Maximizing the Therapeutic Potential of HSP90 Inhibitors

Abstract

HSP90 is required for maintaining the stability and activity of a diverse group of client proteins, including protein kinases, transcription factors, and steroid hormone receptors involved in cell signaling, proliferation, survival, oncogenesis, and cancer progression. Inhibition of HSP90 alters the HSP90-client protein complex, leading to reduced activity, misfolding, ubiquitination, and, ultimately, proteasomal degradation of client proteins. HSP90 inhibitors have demonstrated significant antitumor activity in a wide variety of preclinical models, with evidence of selectivity for cancer versus normal cells. In the clinic, however, the efficacy of this class of therapeutic agents has been relatively limited to date, with promising responses mainly observed in breast and lung cancer, but no major activity seen in other tumor types. In addition, adverse events and some significant toxicities have been documented. Key to improving these clinical outcomes is a better understanding of the cellular consequences of inhibiting HSP90 that may underlie treatment response or resistance. This review considers the recent progress that has been made in the study of HSP90 and its inhibitors and highlights new opportunities to maximize their therapeutic potential.

Figure 1. The chaperone cycle of Hsp90 and effects of Hsp90 inhibition

As new client proteins are synthesized they are rapidly bound by Hsp40, independent of ATP and other proteins. Hsp40 then associates with Hsp70, stimulating ATPase activity and allowing Hsp70 to bind the client, thus forming the Hsp70-Hsp40 chaperone complex. Certain client proteins, such as transcription factors, are delivered to the ADP-bound ‘open’ form of Hsp90 by the Hsp70-Hsp40 chaperone complex via the TPR-containing co-chaperone Hsp70-Hsp90 Organizing Protein (HOP).
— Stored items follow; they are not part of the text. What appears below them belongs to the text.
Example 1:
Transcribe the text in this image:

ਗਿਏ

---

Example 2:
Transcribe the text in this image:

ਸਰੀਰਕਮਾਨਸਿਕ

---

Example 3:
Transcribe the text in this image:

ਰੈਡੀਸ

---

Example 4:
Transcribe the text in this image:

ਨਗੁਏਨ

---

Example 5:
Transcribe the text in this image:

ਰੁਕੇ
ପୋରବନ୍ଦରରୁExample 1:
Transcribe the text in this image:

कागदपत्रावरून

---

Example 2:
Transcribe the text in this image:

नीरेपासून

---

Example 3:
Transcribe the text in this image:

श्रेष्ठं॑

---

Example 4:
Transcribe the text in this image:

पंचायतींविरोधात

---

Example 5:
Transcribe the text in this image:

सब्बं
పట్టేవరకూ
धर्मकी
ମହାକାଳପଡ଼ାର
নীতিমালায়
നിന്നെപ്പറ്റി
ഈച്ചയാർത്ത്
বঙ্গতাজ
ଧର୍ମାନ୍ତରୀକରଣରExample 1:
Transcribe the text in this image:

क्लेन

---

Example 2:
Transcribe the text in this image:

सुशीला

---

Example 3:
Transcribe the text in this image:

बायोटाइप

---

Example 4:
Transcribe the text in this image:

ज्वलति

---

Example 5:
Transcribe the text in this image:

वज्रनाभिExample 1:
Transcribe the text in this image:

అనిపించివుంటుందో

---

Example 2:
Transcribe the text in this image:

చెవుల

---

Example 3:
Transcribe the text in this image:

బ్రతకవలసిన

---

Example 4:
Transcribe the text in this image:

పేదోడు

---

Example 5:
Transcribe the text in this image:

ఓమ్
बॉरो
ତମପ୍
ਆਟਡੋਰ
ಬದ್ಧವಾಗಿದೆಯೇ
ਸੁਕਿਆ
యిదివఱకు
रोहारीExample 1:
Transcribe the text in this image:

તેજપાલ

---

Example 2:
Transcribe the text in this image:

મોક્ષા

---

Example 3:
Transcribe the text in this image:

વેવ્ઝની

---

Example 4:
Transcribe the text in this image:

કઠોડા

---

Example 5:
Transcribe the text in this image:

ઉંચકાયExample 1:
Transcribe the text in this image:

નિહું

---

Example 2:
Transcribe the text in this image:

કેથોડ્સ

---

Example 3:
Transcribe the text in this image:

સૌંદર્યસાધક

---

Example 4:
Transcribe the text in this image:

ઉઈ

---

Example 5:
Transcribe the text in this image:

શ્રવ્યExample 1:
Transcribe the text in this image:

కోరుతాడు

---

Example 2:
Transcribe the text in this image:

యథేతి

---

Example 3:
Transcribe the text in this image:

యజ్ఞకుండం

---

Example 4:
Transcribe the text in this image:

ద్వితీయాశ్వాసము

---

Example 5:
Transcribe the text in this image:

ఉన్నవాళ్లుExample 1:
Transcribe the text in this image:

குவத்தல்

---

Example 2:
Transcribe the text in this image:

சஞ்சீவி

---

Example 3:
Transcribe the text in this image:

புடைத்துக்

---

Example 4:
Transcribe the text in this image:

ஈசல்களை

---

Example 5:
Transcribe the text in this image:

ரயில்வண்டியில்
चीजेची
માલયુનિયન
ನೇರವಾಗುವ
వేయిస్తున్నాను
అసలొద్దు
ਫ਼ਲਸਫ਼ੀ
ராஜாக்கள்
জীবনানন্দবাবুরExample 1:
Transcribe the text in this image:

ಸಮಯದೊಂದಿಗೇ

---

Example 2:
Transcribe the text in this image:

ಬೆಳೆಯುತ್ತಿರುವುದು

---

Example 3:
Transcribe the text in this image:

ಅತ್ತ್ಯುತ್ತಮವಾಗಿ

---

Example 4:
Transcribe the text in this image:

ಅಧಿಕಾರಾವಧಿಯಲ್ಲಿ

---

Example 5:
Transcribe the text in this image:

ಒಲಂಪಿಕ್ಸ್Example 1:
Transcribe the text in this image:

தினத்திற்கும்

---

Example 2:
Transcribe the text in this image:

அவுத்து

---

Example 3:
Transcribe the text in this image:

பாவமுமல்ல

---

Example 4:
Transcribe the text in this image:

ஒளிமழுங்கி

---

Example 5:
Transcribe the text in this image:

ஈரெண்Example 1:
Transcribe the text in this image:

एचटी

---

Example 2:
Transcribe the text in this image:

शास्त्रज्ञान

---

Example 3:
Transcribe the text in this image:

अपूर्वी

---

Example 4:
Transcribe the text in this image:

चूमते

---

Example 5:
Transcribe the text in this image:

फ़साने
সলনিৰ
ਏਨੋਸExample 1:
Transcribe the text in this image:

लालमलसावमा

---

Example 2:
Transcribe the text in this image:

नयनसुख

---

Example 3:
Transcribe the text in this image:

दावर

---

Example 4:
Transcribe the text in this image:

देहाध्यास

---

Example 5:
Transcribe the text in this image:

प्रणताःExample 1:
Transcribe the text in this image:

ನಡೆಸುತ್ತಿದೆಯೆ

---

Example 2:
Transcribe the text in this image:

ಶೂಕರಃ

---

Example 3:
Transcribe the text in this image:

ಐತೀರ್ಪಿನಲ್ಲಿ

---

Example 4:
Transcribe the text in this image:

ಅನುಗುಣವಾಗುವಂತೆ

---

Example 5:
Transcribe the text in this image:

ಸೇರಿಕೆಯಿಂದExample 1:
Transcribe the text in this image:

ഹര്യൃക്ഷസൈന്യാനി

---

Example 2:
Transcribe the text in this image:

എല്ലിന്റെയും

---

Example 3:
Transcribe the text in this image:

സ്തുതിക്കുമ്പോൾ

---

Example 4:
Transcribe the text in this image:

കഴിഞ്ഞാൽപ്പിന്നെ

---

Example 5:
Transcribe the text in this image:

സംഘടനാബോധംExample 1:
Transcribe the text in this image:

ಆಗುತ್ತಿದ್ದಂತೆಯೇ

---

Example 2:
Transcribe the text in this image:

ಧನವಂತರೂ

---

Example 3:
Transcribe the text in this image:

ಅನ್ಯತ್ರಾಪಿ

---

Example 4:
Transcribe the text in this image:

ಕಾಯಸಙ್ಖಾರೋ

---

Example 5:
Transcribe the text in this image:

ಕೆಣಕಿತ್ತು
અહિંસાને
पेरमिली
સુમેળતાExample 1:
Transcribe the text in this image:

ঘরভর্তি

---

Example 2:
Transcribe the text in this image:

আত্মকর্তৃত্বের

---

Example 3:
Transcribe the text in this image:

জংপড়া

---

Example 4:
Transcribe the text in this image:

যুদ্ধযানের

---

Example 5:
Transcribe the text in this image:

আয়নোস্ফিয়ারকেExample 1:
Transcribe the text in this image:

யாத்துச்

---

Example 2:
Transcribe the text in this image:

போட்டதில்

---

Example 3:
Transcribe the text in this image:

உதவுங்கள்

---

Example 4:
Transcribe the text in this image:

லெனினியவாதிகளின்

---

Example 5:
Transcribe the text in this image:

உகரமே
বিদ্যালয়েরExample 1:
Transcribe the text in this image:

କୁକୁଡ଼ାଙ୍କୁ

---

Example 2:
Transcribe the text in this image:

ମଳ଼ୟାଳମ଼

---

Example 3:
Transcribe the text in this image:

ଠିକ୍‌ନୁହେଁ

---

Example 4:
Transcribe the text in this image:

The role of HOP in this complex is to reversibly link Hsp70 to Hsp90 through the MEEVD peptide to allow transfer of client proteins to Hsp90. Client binding leads to conformational changes within Hsp90 causing it to conform to an ATP-bound ‘closed’ state in association with the co-chaperone, p23. p23 preferentially binds the ATP-bound state of Hsp90 and stimulates dissociation of the Hsp70-Hsp40 complex from Hsp90. Kinases are delivered to Hsp90 through an alternative method that involves a complex with the co-chaperone Cell-Division Cycle 37 homologue (Cdc37). Cdc37 delivers client kinases via interactions with the ATP lid of Hsp90’s N-terminal domain and the highly conserved glycine-rich loop of the protein kinases N-lobe. These and other co-chaperone interactions induce conformational changes in client proteins that allow their maturation and activation. For all clients, the cycle ends with Hsp90 binding the co-chaperone Activator of Hsp90 ATPase 1 (Aha1), which causes stimulation of ATP hydrolysis by Hsp90, leading to release of the mature and active client protein. Inhibition of Hsp90 by small-molecule inhibitors acting at the N-terminal nucleotide site blocks ATP binding and hydrolysis, leading to arrest of the chaperone cycle, loss of co-chaperones from the chaperone complex, inhibition of client activity and ubiquitin-dependent proteasomal dependent degradation of the client.